The exhibition meet went off wonderfully. The British and American athletes socialized afterward; everybody had a great time.

“Here we are, Monday morning, everyone’s raving about this great event we had … and it’s done,” said McDonald, a Cheshire resident who has been the athletic director at Quinnipiac University for the past 17 years. “I thought, ‘So let’s keep it going. Let’s start a track club.'”

Thus was born, in the summer of ’73, the Greater Boston Track Club. It wasn’t so much a distance running club at its inception; it was more of an all-inclusive club where throwers and hurdlers and sprinters all were welcome. But the distance runners — Bill Rodgers, Bob Hodge, Randy Thomas, Alberto Salazar — started migrating to BC on weeknights for workouts, too.

And that is how, two years later, on Patriots Day in 1975, McDonald found himself climbing a tree on Boylston Street to watch Rodgers — wearing a hand-lettered GBTC shirt — cross the Boston Marathon finish line first, setting an American record in the process.

“As he came by, down Boylston Street, I’m up in the tree, holding on to the tree and trying to clap my hands at the same time, screaming,” McDonald said. “And then you look to the finish line — 2:09:55. An American record, at the time.

“It’s like, ‘I know that guy. He’s my friend.
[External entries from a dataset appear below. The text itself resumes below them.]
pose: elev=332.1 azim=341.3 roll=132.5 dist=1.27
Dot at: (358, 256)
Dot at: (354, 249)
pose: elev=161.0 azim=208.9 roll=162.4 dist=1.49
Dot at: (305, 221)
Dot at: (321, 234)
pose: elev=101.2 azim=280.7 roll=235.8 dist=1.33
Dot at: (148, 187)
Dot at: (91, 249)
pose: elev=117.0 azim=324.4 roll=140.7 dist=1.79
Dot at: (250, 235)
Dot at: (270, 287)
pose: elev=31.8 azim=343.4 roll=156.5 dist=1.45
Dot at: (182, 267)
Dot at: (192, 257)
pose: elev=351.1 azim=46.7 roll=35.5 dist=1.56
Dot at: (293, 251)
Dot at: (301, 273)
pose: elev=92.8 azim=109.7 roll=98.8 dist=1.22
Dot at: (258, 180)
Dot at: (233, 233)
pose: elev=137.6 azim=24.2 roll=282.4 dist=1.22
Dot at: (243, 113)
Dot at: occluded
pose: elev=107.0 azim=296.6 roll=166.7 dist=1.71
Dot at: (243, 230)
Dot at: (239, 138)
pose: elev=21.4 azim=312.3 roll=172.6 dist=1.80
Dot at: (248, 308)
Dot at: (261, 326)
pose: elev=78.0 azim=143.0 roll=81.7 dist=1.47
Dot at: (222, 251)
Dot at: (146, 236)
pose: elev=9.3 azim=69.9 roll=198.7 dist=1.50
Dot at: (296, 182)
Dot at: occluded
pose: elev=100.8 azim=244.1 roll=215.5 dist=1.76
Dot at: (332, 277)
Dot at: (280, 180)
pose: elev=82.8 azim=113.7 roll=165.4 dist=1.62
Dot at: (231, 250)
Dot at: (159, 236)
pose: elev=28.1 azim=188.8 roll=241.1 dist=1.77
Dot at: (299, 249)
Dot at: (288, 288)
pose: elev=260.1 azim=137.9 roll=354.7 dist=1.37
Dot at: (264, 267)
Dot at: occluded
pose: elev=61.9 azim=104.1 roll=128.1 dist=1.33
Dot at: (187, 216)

I drank beer with him two days ago.’ It was a lifetime memory.”

McDonald, 60, ran Boston three times, completing it twice, the last time with two of his brothers in 1980. He became the track coach at BC, got married and had four boys with his wife, Linda.

He never ran Boston again, but he always thought of the 26.2-mile course from Hopkinton to Boston as one of the iconic cathedrals of sport — right up there with the likes of Wimbledon, Fenway Park and Churchill Downs.

And he always wanted his four sons to run, to have the experience he and his brothers did. Monday, the four McDonald boys — Brian, Jim, Jack and Dave — all will all run the Boston Marathon.

Jim, 27, and Jack, 26, ran at Quinnipiac; Brian, 28, was a lacrosse player and Dave, 23, ran track in high school.

“Dave was probably the toughest to pull into it,” the younger Jack McDonald said. “But there’s no way he’s not doing it if we’re all doing it.”

Their parents will be there to watch, although it probably won’t be as hectic as the day Jack watched Rodgers win for the first time.

McDonald and his friend Don Ricciato, another club member and Rodgers’ friend, didn’t go to the marathon starting line on that cold and rainy day in 1975, but planned to drive around the route and cheer for their GBTC teammates at various locations.

On the car radio, the announcers were talking about the race — some guy named Bill Rodgers was leading, from the Great Britain Track Club.

“I was pretty ticked off about that,” McDonald said, laughing.

They went to Speen Street in Natick first, then to the Newton fire station at mile 17, then to Cleveland Circle.

“At the finish line, we had to park the car and get to the finish line,” McDonald said. “Thank God we were athletes, because we were running everywhere. I probably ran 10 miles that day myself. We got to the finish line. We climbed a tree because we couldn’t see him.”